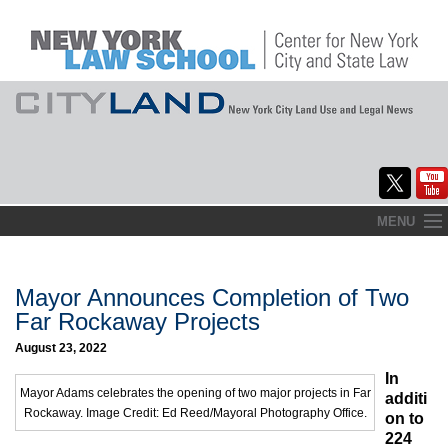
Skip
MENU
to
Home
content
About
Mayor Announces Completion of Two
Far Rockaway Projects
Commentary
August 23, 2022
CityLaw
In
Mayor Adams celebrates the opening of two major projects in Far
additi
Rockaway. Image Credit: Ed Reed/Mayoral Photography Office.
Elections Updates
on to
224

**WHAT THE TASK ASKS:**
Please copy the text read from every item above word for word, leaving the pictures out of your answer.

**COMPLETED TASK:**
Skip
MENU
to
Home
content
About
Mayor Announces Completion of Two
Far Rockaway Projects
Commentary
August 23, 2022
CityLaw
In
Mayor Adams celebrates the opening of two major projects in Far
additi
Rockaway. Image Credit: Ed Reed/Mayoral Photography Office.
Elections Updates
on to
224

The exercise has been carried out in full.